# My mesmerize thinks it's on Verizon when I *228.



## starboyg (Aug 24, 2011)

I'm currently in Stillwater, OK (Which should be home area). My phone has the roaming triangle, and my brothers does not. I'm on the rooted stock GB. Do I need to do an EFS clear, then do *228?


----------



## akellar (Jun 11, 2011)

Wipe data/try odin again. And stop posting questions in the dev forum.


----------



## jpaulwaite (Jun 9, 2011)

make sure you're not roaming when you *228.


----------



## ACLakey (Jun 12, 2011)

Did you flash a Fascinate ROM by chance?


----------



## Cythrawl (Jul 7, 2011)

Another pro tip, try putting your phone into Home Only then doing a *228..

What might be happening is that the PRL doesnt have the details it needs to connect to the USCC Home tower.. Setting it to Home Only will make it ONLY connect to USCC towers... After the PRL update is done, you can set it back to automatic.

It happens sometimes in some areas.


----------



## ronnie8890 (Aug 12, 2011)

Edit-tapatalk posted in the wrong thread.


----------



## RootMonkee (Dec 25, 2011)

EFS clear.. the same thing happened to me also and EFS clear fixed it


----------



## dgolom (Jun 12, 2011)

You could also try *22801. If that doesn't work, try *22802. Just keep trying 03, 04... until it recognizes US Cellular.

Sent from my SCH-I500 using Tapatalk


----------

• DATA LISTING
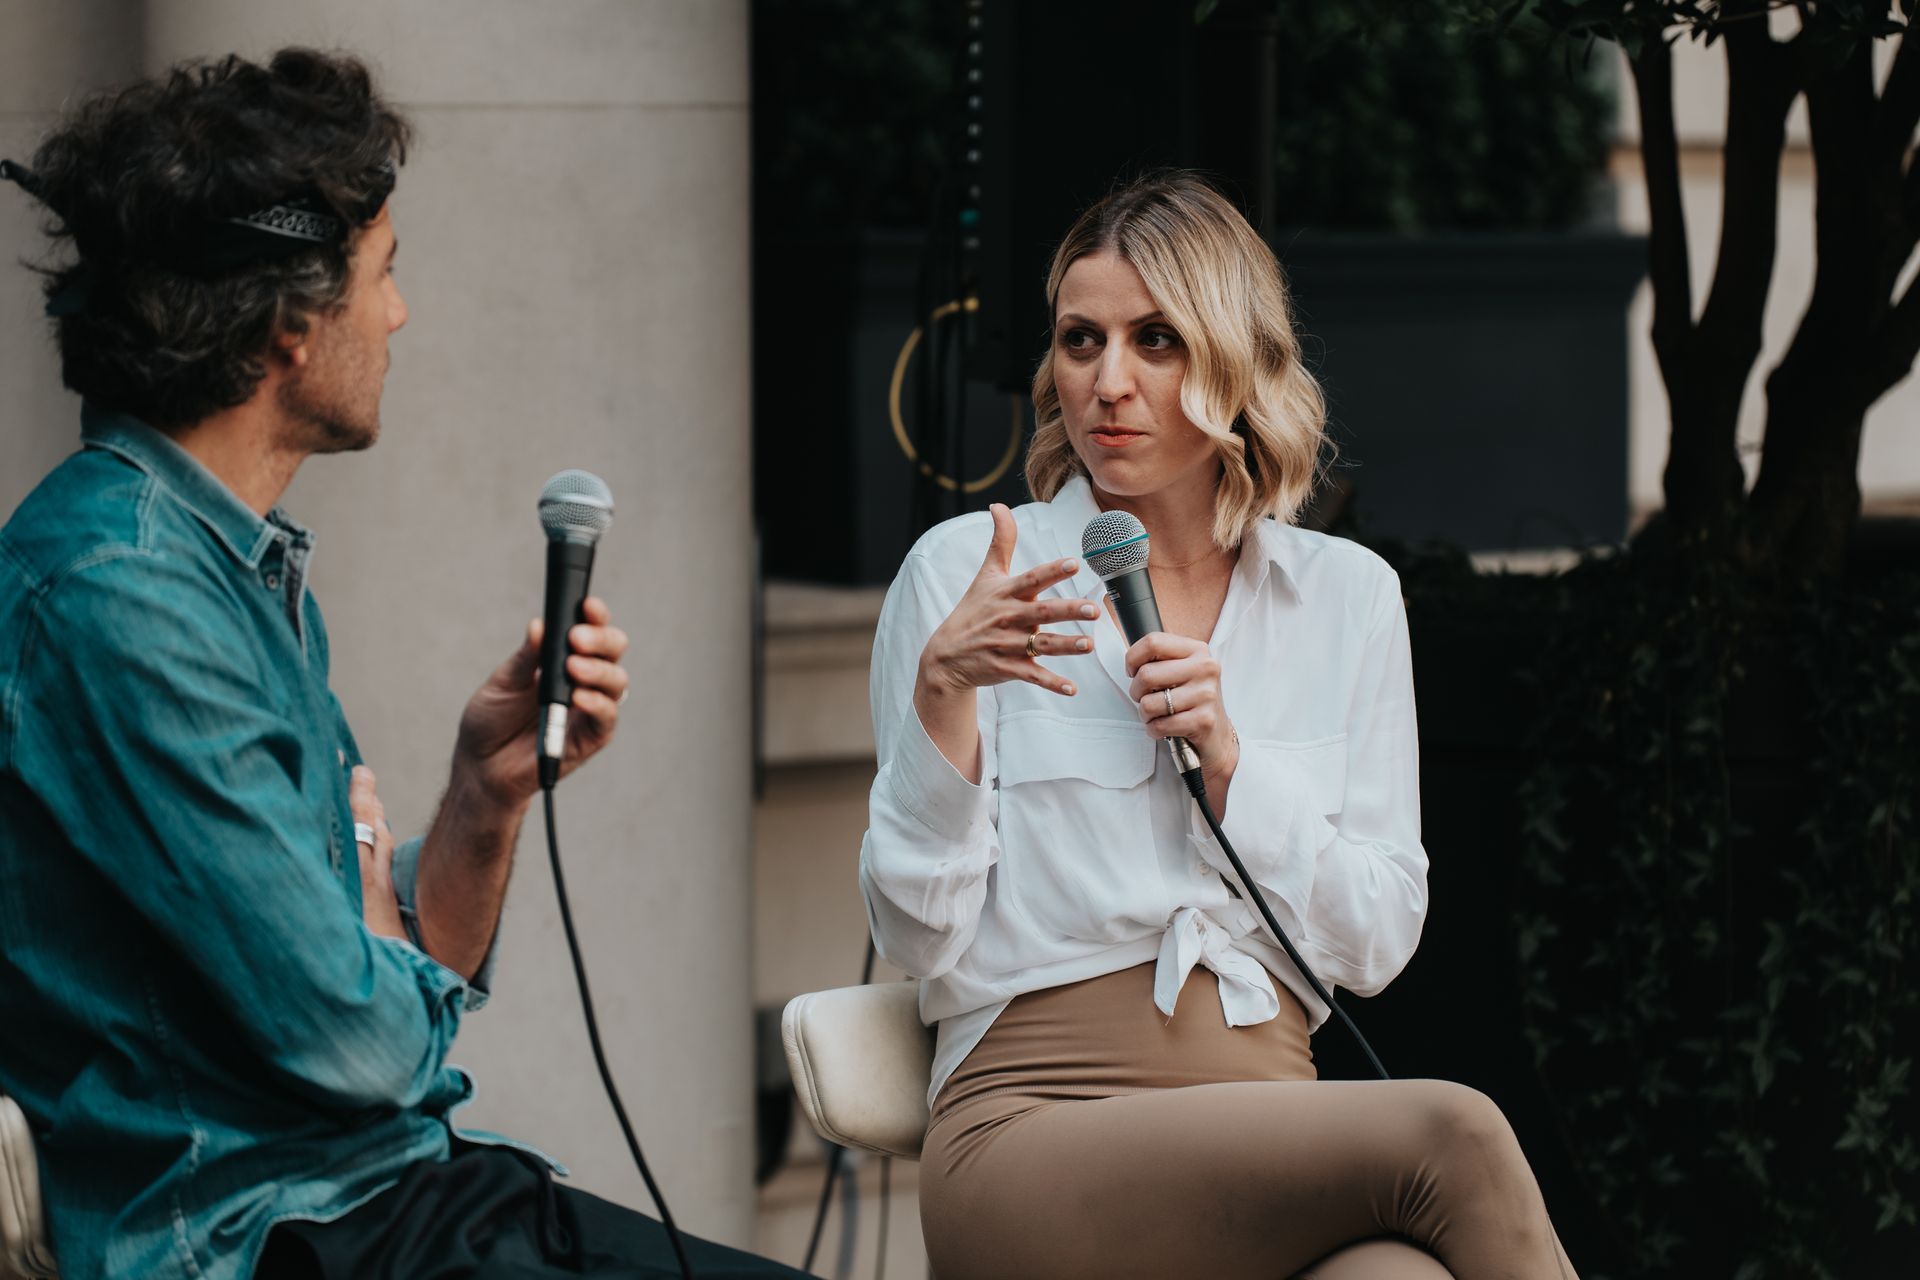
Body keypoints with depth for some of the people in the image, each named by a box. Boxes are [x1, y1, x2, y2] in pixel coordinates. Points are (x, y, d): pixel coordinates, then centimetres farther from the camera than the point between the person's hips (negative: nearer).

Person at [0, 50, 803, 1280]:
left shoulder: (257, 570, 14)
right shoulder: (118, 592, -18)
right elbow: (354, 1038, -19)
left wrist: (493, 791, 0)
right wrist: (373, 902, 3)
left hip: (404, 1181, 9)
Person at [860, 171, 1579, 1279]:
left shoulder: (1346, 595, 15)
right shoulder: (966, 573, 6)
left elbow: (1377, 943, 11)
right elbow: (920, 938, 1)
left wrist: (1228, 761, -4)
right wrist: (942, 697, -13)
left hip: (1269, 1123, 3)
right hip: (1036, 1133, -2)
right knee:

• WHAT NEEDS TO BE DONE
Reproduce word for word the part of the forum thread above about the phone roaming after *228, from "## Cythrawl (Jul" up to and including "in some areas.".

• WRITTEN SOLUTION
## Cythrawl (Jul 7, 2011)

Another pro tip, try putting your phone into Home Only then doing a *228..

What might be happening is that the PRL doesnt have the details it needs to connect to the USCC Home tower.. Setting it to Home Only will make it ONLY connect to USCC towers... After the PRL update is done, you can set it back to automatic.

It happens sometimes in some areas.